> _Excerpt_:

== Segment start ==

From Publishers Weekly

Goodman (The Night Villa) delivers the goods her fans expect in this atmospheric and fast-moving gothic story: buried secrets, supernatural elements, and a creepy setting. Following the death of her husband, Meg Rosenthal accepts a job teaching at an upstate New York boarding school and moves there with her teenage daughter, Sally. The school, Arcadia Falls, also happens to be central to her thesis, which focuses on the two female coauthors of fairy tales: Vera Beecher, who founded the school, and her friend Lily Eberhardt, who died mysteriously in 1947. While the campus is bucolic, school life proves anything but – Meg thinks she sees ghosts and Arcadia’s brightest and most ambitious student, Isabel Cheney, is found dead in a ravine. Feeling Sally drifting further from her each day, Meg finds refuge in Lily’s preserved diary and begins to unravel the secrets behind Isabel’s death. Goodman doesn’t do anything new, but her storytelling is as solid as ever, and the book is reliably entertaining.

== Segment end ==

> _Records for the exercise_:
== Segment start ==

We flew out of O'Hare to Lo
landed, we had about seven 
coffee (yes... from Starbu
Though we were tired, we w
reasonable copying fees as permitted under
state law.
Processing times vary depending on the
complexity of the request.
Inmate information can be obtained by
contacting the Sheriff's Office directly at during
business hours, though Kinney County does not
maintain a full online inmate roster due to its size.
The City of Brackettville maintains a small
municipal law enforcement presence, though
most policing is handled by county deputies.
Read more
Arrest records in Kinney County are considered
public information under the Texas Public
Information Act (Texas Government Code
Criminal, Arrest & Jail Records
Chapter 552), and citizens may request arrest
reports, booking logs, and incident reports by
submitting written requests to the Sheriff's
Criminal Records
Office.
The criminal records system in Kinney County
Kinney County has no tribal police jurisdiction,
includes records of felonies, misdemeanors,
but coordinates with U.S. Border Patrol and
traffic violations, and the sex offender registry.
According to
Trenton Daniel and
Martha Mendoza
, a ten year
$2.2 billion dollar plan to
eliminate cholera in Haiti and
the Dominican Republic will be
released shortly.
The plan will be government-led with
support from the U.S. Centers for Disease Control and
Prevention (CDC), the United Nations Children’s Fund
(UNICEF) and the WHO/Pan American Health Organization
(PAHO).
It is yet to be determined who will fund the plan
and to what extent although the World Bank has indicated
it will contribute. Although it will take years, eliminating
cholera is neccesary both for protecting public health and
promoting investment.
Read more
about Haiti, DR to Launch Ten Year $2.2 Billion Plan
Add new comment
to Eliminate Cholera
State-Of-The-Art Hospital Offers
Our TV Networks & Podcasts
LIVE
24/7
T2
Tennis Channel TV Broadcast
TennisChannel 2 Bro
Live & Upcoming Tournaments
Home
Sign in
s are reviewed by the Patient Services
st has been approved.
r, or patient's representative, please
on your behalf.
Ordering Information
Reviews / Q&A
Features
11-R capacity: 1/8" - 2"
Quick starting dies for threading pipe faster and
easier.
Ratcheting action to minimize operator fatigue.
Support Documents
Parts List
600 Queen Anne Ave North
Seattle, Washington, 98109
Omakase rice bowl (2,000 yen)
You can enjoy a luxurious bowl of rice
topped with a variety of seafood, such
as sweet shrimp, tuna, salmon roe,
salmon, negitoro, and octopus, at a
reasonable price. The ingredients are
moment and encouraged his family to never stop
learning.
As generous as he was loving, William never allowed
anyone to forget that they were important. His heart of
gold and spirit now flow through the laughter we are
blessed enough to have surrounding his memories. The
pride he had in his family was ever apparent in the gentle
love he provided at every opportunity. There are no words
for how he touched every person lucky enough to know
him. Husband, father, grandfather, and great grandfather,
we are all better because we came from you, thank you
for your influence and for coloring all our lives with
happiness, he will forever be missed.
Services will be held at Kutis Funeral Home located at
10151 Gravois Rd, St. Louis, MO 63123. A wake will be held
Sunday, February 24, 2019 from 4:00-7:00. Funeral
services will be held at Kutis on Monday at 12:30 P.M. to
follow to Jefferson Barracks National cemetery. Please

== Segment end ==
== Segment start ==

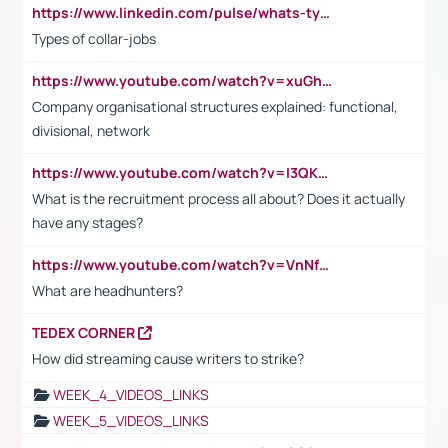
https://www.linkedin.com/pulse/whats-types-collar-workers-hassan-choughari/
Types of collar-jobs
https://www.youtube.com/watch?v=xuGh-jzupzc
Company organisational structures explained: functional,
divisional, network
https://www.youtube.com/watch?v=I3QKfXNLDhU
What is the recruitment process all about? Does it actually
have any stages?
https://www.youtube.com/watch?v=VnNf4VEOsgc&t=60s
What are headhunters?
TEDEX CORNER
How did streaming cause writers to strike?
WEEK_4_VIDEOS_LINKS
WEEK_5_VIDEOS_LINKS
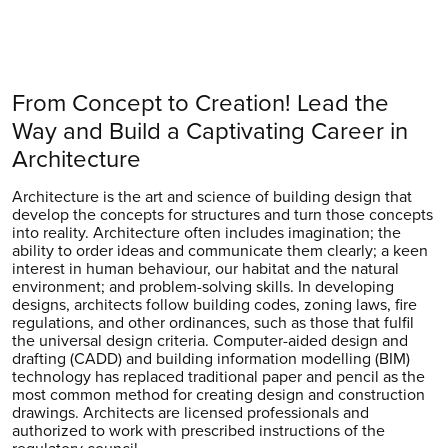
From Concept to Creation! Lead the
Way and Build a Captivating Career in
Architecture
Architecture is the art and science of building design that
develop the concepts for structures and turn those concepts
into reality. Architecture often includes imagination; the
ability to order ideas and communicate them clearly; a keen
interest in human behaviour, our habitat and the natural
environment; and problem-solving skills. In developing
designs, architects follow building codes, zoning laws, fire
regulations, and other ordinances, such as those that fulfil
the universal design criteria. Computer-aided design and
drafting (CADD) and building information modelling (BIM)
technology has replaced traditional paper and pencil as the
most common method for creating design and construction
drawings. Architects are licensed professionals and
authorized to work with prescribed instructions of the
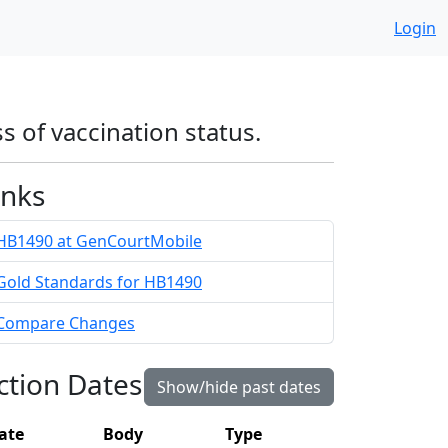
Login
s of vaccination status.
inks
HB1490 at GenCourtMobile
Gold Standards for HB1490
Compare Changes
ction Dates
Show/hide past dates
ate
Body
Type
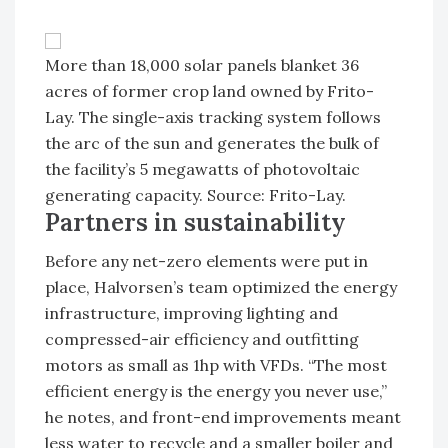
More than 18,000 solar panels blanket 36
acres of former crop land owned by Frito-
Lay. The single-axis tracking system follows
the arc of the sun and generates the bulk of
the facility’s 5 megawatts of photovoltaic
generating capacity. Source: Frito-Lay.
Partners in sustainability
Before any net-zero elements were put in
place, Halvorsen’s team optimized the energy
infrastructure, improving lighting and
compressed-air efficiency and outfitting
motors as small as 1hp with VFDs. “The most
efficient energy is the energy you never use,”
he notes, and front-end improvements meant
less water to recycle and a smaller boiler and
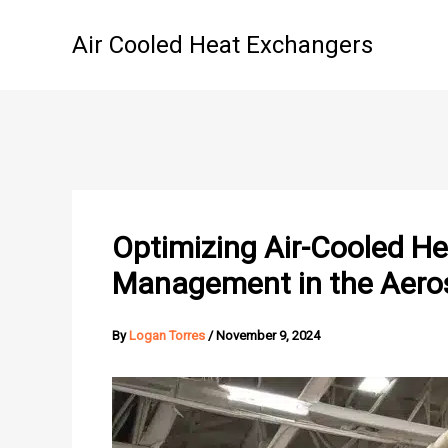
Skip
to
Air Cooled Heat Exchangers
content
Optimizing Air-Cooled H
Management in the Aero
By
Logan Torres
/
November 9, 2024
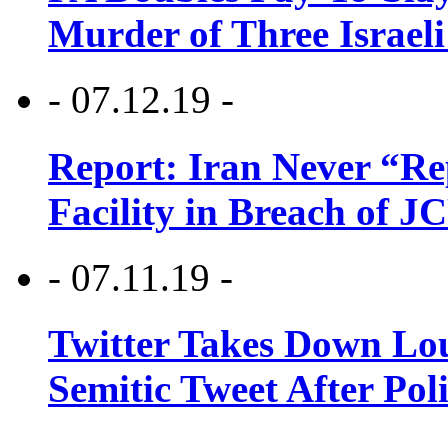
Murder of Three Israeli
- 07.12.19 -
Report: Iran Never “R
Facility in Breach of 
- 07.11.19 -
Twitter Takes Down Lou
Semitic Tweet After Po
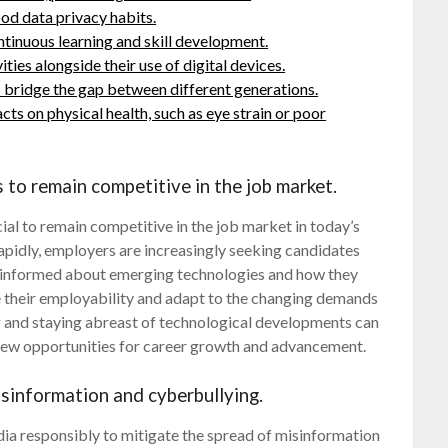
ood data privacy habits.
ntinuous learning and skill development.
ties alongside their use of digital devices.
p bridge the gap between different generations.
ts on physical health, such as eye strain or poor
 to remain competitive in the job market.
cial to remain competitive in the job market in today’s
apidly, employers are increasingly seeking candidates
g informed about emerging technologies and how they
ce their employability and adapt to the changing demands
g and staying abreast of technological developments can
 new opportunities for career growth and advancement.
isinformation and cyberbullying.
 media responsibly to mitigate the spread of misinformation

== Segment end ==

> _Study questions_:
A – Convert the listing, from the line with "We flew out of O'Hare to Lo" up to and including the line with "maintain a full", into a Markdown table with the columns Row and Line, leaving out any blank lines.
B – Carry on the book review of the Arcadia Falls gothic novel from where it stops.
The listing is unrelated to the book review.

> _Response list_:
A –
| Row | Line |
|---|---|
| 1 | We flew out of O'Hare to Lo |
| 2 | landed, we had about seven  |
| 3 | coffee (yes... from Starbu |
| 4 | Though we were tired, we w |
| 5 | reasonable copying fees as permitted under |
| 6 | state law. |
| 7 | Processing times vary depending on the |
| 8 | complexity of the request. |
| 9 | Inmate information can be obtained by |
| 10 | contacting the Sheriff's Office directly at during |
| 11 | business hours, though Kinney County does not |
| 12 | maintain a full online inmate roster due to its size. |

B –
From Library Journal

After her husband's sudden death leaves her in debt, Meg Rosenthal must liquidate everything and jump-start her career. She gets a teaching job at a private boarding school in the upstate New York town of Arcadia Falls, but leaving Long Island luxury is a tough adjustment for Meg's teenaged daughter Sally. Soon after their arrival, a student dies in an accident and Meg discovers that Arcadia Falls is full of secrets. Intermingled with the present-day story is the equally suspenseful tale of the school's two female founders, one of whom died mysteriously. The two mysteries intersect through Meg's doctoral research into the life of one of the women, but just when the resolution seems clear, Goodman throws another plot twist – or two – our way. The final resolution may require a smidgen of suspension of disbelief, but, overall, readers will enjoy Goodman's clear prose and well-drawn characters in this moving story of mothers and daughters and the hard choices women must make. VERDICT: As in her previous novels (The Night Villa, The Lake of Dead Languages), Goodman combines gripping suspense with strong characters and artistic themes. Those who read Anita Shreve or Jodi Picoult are likely to become fans.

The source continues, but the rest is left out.